I am the middle daughter. My sisters are a year and a half apart from me on either side. We would always play together, and we would play our favorite thing, which was Barbies. My sisters' Barbies would always do stuff, like go to the movies, ride horses or drive in cars, but all my Barbie ever wanted to do was stay home, not talk, and change dresses all the time. I would change them and change them and change them. [Recently] when a bride mentioned to me in the store, "This must be so much fun," I told her the story, and I just realized: I guess this is what I was destined to do, changing the dresses all the time. I've been doing it ever since. In a way, I guess, I'm still playing Barbies.

It's funny the things that you think about in your presentation to the customer. I've worn 4- or 5-inch heels every single day. And I'm on my feet on Saturdays all day long, eight hours, 10 hours, in high heels. The brides will look and go, "Gosh, don't your feet hurt?" Well, yes, my feet hurt so bad I can't sleep at night, but I want to gain their respect the minute they see me--so that when I help pick out a dress they know I do have a sense of fashion and that it's important for me to look good for them. I'm not doing it because it feels good, believe me. I go home on Saturdays, and I have to soak my feet before I can do anything else.

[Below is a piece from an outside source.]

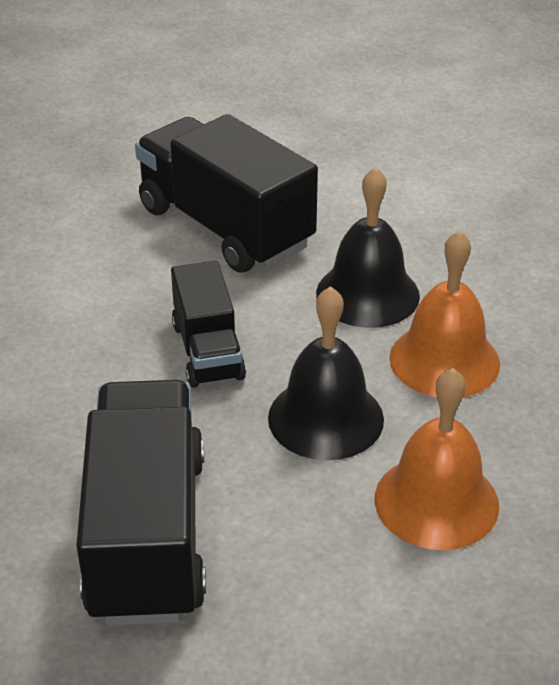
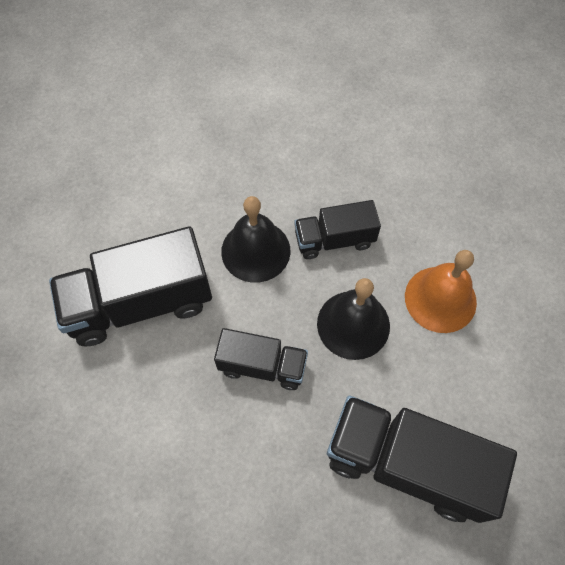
camera: 65 degrees left, 25 degrees up
orange bell [389,230,500,397] -> black truck [294,200,381,259]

This is so stupid, but I wear my wedding band on Saturdays because I don't want the brides to know I'm divorced. I do it just to let them know I believe in the institution of marriage, and I just don't want them thinking: Divorce. [My boyfriend] thinks it's hilarious. He's like, "I can't believe that that makes a bit of difference." I'm like, "It does." In conversation, they find out I have kids, they're not seeing a wedding band, I'm selling wedding gowns ... The institution of marriage is what I'm supposed to be promoting. And to be divorced, you know, I just don't think they need to know that. Just keep them focused on marriage. I'd rather if they think that marriage is forever.